Le sommet international sur l’espace s’est ouvert ce matin au cœur de Paris avec quatre sièges vides dans la salle, ceux de SpaceX, Blue Origin, Stoke Space et Starcloud, et l ‘ambition affichée par l’ESA et la présidence française de forger une autonomie européenne de lancement et de connectivité orbitale. Deux jours de travaux. Cinquante délégations étrangères. Des astronautes, des ministres, des industriels, des militaires. Et en en arrière plan, un bras de fer transatlantique dont nous avions détaillé les ressorts dès le 5 septembre, lorsque les quatre entreprises américaines avaient annulé en bloc après un appel de l’OSTP (Office of Science and Technology Policy de la Maison-Blanche).
Emmanuel Macron avait annoncé ce rendez-vous en juin 2025 aux côtés de Thomas Pesquet et de l’entrepreneuse Hélène Huby, tous deux nommés émissaires d’une stratégie spatiale européenne à bâtir. Le cadre diplomatique, posé par le Quai d’Orsay, tient en quatre axes de travail, dont la sécurité des opérations orbitales, la structuration de l’économie spatiale, la gouvernance responsable de l’espace et le retour vers la Lune comme tremplin vers Mars. Des sujets longtemps traités en silos que Paris entend désormais articuler dans un même élan politique.
Josef Aschbacher, directeur général de l’ESA, a pris la parole pour tracer ce qu’il appelle « une voie praticable » vers l’exploration autonome du continent. « L’Agence spatiale européenne a un rôle pivot à jouer, celui de donner à l’Europe les capacités, les technologies et la confiance pour penser plus grand, avancer plus vite et poursuivre ses propres ambitions », a-t-il déclaré en amont de l’ouverture. Le mot-clef revient à chaque session… autonomie. Autonomie des lanceurs, autonomie de la connectivité par satellite, autonomie d’accès à l’orbite basse à l’heure où l’activité humaine y entre dans une phase nouvelle.
Washington redoutait précisément cette tonalité et le boycott orchestré la semaine dernière visait à en limiter la portée. L’offensive franco-allemande sur l’allocation de fréquences mobiles-satellites au profit d’IRIS², le futur réseau de connectivité souverain de l’Union européenne, irrite l’administration Trump autant que le projet de EU Space Act, perçu outre-Atlantique comme un outil réglementaire conçu pour brider les opérateurs américains et réduire la dépendance européenne à Starlink. Le retrait des quatre firmes américaines portait un message de rétorsion, certes, mais plusieurs responsables du secteur spatial interrogés par Politico ont estimé que l’effet serait limité, d’autres puissances (notamment la Chine) comblant volontiers le vide laissé.
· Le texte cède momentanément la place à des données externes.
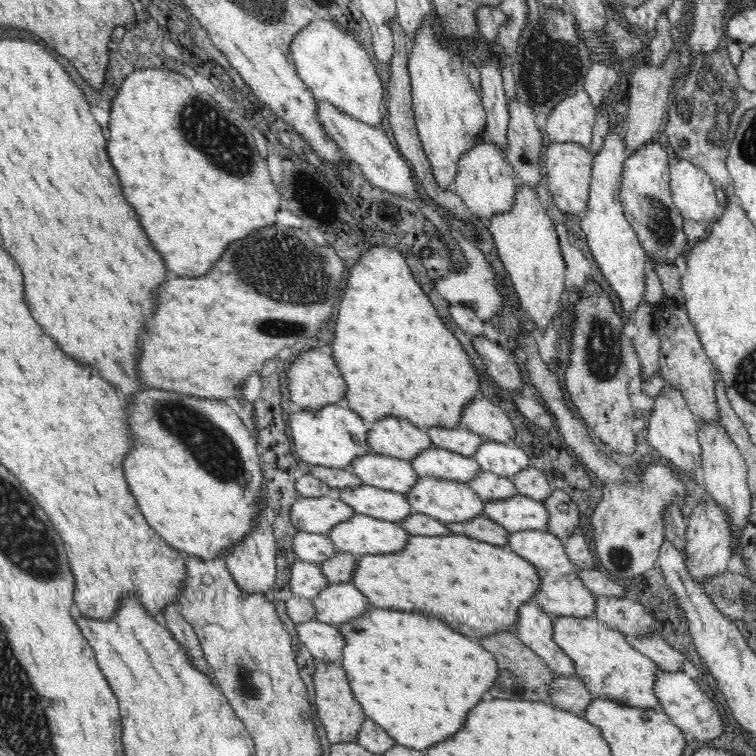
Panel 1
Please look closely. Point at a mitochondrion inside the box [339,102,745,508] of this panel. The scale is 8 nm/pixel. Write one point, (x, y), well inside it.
(602, 354)

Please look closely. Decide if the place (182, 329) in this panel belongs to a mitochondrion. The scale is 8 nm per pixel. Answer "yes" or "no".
no

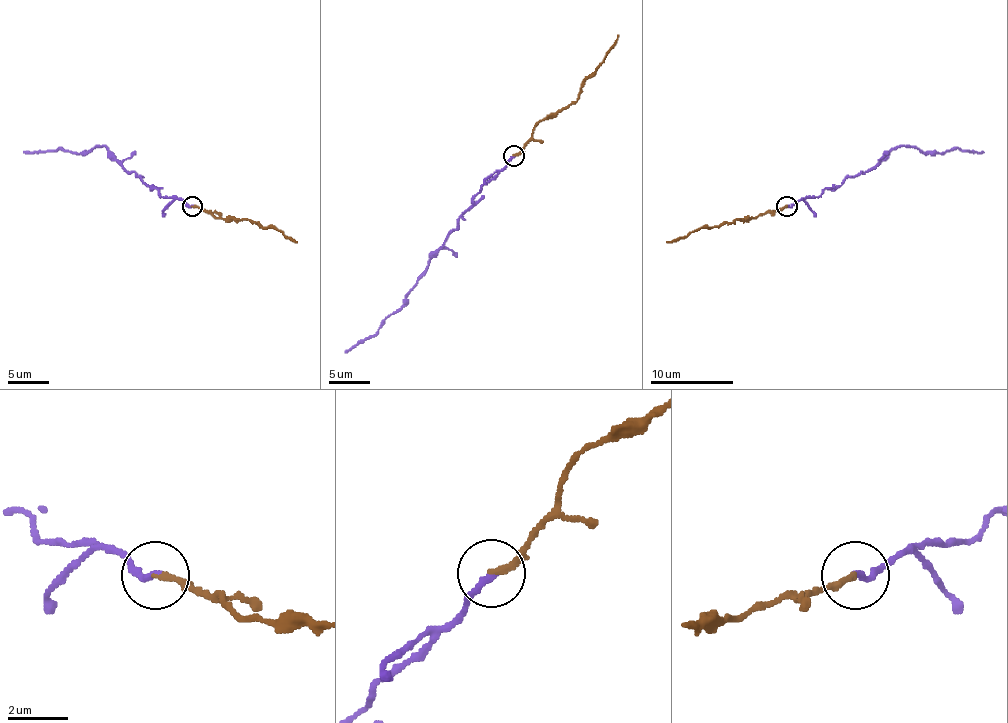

L’enjeu dépasse pourtant la séquence diplomatique du jour. Le sommet parisien prépare le terrain pour l’interministérielle ESA de Rome prévue en décembre 2026, l’adoption du prochain cadre financier pluriannuel de l’Union européenne et le Conseil ministériel de l’ESA programmé en 2028. Trois rendez-vous qui détermineront, sur une décennie au moins, la part de souveraineté que le continent accepte de financer face à des acteurs privés américains dont la puissance de frappe industrielle reste sans équivalent.
Christophe Grudler, eurodéputé français qui a travaillé sur le EU Space Act, a résumé la mécanique politique en jeu avec une franchise inhabituelle à Bruxelles. « Si d’autres acteurs du secteur spatial adoptent une attitude plus coopérative, ils marqueront évidemment des points », a-t-il confié, rappelant que l’humeur de la Maison-Blanche offrait paradoxalement aux concurrents de l’Amérique l’image de partenaires plus fréquentables. Le sommet se poursuit demain avec une session consacrée à l’exploration, là où l’Europe doit dire si elle veut poser le pied sur la Lune en partenaire docile ou en puissance spatiale à part entière.